» **Document text**:
BEGIN
I am looking at Bellmer, who was a surrealist artist and photographer who is; 'best known for the life-sized pubescent female dolls he produced in the mid-1930s' (Tate 2002).  I am looking at this artist as his use of dolls and the female form will inform how I photograph my own dolls and the stages of woman. Bellmer focused on the pre-pubescent form and was interested in girl turning into woman.  Bellmer was often criticised for the exploitative photographs which may consist of a breast, buttocks or thighs of the doll which was often twisted into a strange form to emphasise the doll's sexuality. 'The inspiration for Bellmer's first doll was allegedly his unfulfilled sexual desire for his underage cousin Ursula Naguschewski who was then living with him and his wife. He created the doll from wood, glue, plaster and straw in his studio - obsessively driven to create what he called a "real object to be possessed."' (Hans Bellmer photographs 2022).  This idea of the handmade doll that was made to fufil Bellmer's desires reminds me of why I chose Barbie to represent the stages of woman.  Barbie is an ideal that has been foisted upon the female population since 1959 (1).  Although Barbie in recent years had tried to update Barbie with 'curvy' Barbie and Wheelchair Barbie, Barbie is still an almost impossible woman.




Bellmer's dolls often did not have eyes or the eyes faced away from the lens; 'Paul Éluard, French poet and another prominent member of the surrealist group, took note of this absence of gaze in the collection of prose poems he created for Bellmer’s second doll, writing: “It’s a girl! – Where are her eyes? – … It’s a girl, it is my desire!” alongside one photograph.' (Wetzel, 2021).  When photographing my own series of 'stages of woman' I am debating whether the dolls should look directly into the lens (challenging the viewer) or look away from the lens (could be submissive/passive).  It is important that the dolls celebrate woman and the idea is not to be just an object of reproduction or desire but a productive and useful member of society, that contributes to the economy, production, industry, education, and government and is as important as a man. 



Looking further at the images and poses of the dolls, the dolls all are damaged, broken, or deformed in some way, this vision of woman, as in the 'Self Portrait with Die Puppe' above shows woman as part human, part mechanical and the idea here of woman as the object is intensified, also the idea that she is unobtainable in the sense of a 'normal' woman and so this dichotomy of woman as a desirable object and available for man's needs and this construction of Bellmer where he makes her unobtainable and somehow inhuman as Eluard states; 'where are her eyes?' is interesting as a conceptual construction.  Bellmer has created in the image a strange, desirable, unobtainable object that reminds me of J G Ballard's 'Crash' (1973).  Ballard created a strange tale of a sexualised relationship with crashed motor vehicles and damaged woman. David Cronenberg's film captures the cold, sexual and sensual relationship of the participants obsessed with the car crash and damaged bodies.  Both are desired equally in this disturbing and sensual film. The British Library states;  ‘Crash is above all a cautionary tale, a warning against the brutal, erotic and overlit future that beckons us, ever more powerfully, from the margins of the technological landscape’. (British Library 2022)
END
» **Dataset section**:
BEGIN
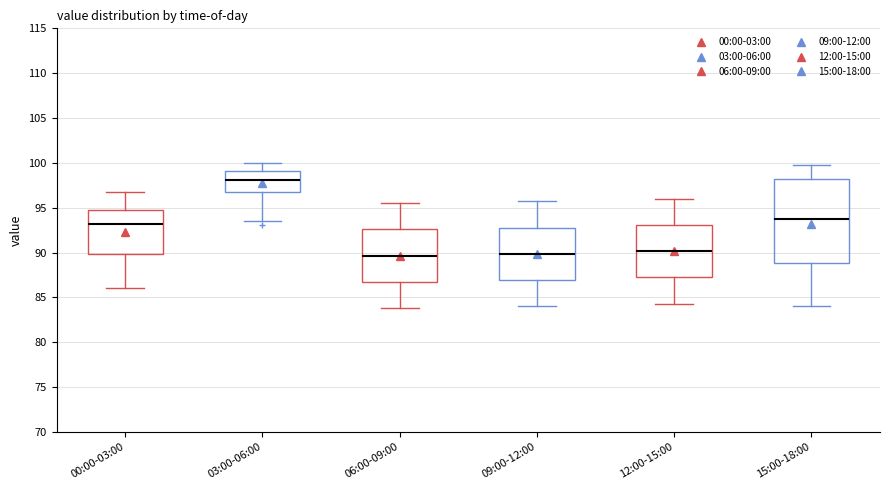

Where does the lower whisker of the box for 03:00-06:00 end on the y-axis? The values are not printed on the chart, so give them approximately, as read against the axis.

93.5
END
» **To do**:
a) In the Bellmer text, substitute "camera" for "lens" and give the passage from "Bellmer's dolls often" up to and including "important as a man.".
b) Answer these questions from the Bellmer text:
(i) Since what year has Barbie been foisted upon the female population?
(ii) Who wrote the prose poems for Bellmer's second doll?
(iii) What year is given for J G Ballard's 'Crash'?
c) Carry on the Bellmer text from its last sentence.
The data is separate material and is not part of the Bellmer text.

» **Expected responses**:
a)
Bellmer's dolls often did not have eyes or the eyes faced away from the camera; 'Paul Éluard, French poet and another prominent member of the surrealist group, took note of this absence of gaze in the collection of prose poems he created for Bellmer’s second doll, writing: “It’s a girl! – Where are her eyes? – … It’s a girl, it is my desire!” alongside one photograph.' (Wetzel, 2021).  When photographing my own series of 'stages of woman' I am debating whether the dolls should look directly into the camera (challenging the viewer) or look away from the camera (could be submissive/passive).  It is important that the dolls celebrate woman and the idea is not to be just an object of reproduction or desire but a productive and useful member of society, that contributes to the economy, production, industry, education, and government and is as important as a man.

b)
(i) 1959
(ii) Paul Éluard
(iii) 1973

c)
In 1996 this was a warning, now we live in a technological future where people have more connection with their mobile phone screens than other people and it is a worrying sign of what will come next.  

Finally going back to the dolls, the use ofBrbie will work well in my photographs this plastic construction, like Bellmer's dolls will give an objectified air to the images but I will be trying to subvert this in the image creating an image of woman that is strong and through the use of text and image in a book form I think the message will be also be strengthened. 



(1) Barbie, in full Barbara Millicent Roberts, an 11-inch- (29-cm-) tall plastic doll with the figure of an adult woman that was introduced on March 9, 1959, by Mattel, Inc., a southern California toy company. Ruth Handler, who cofounded Mattel with her husband, Elliot, spearheaded the introduction of the doll. Barbie’s physical appearance was modeled on the German Bild Lilli doll, a risqué gag gift for men based upon a cartoon character featured in the West German newspaper Bild Zeitung. (Barbie 2022)

References

Tate (no date) Hans Bellmer 1902–1975, Tate. Available at: https://www.tate.org.uk/art/artists/hans-bellmer-736 (Accessed: November 16, 2022). 

Hans Bellmer photographs, Bio, ideas (2022) The Art Story. Available at: https://www.theartstory.org/artist/bellmer-hans/ (Accessed: November 16, 2022). 

Barbie (2022) Encyclopædia Britannica. Encyclopædia Britannica, inc. Available at: https://www.britannica.com/topic/Barbie (Accessed: November 16, 2022). 

http://www.inquiriesjournal.com/articles/1857/hans-bellmers-dolls-and-the-subversion-of-the-female-gaze

David Cronenberg, Crash (1996)British Library (2022) . Available at: https://www.bl.uk/works/crash#:~:text=Crash%20is%20a%20novel%20by,called%20the%20New%20Arts%20Laboratory. (Accessed: November 17, 2022).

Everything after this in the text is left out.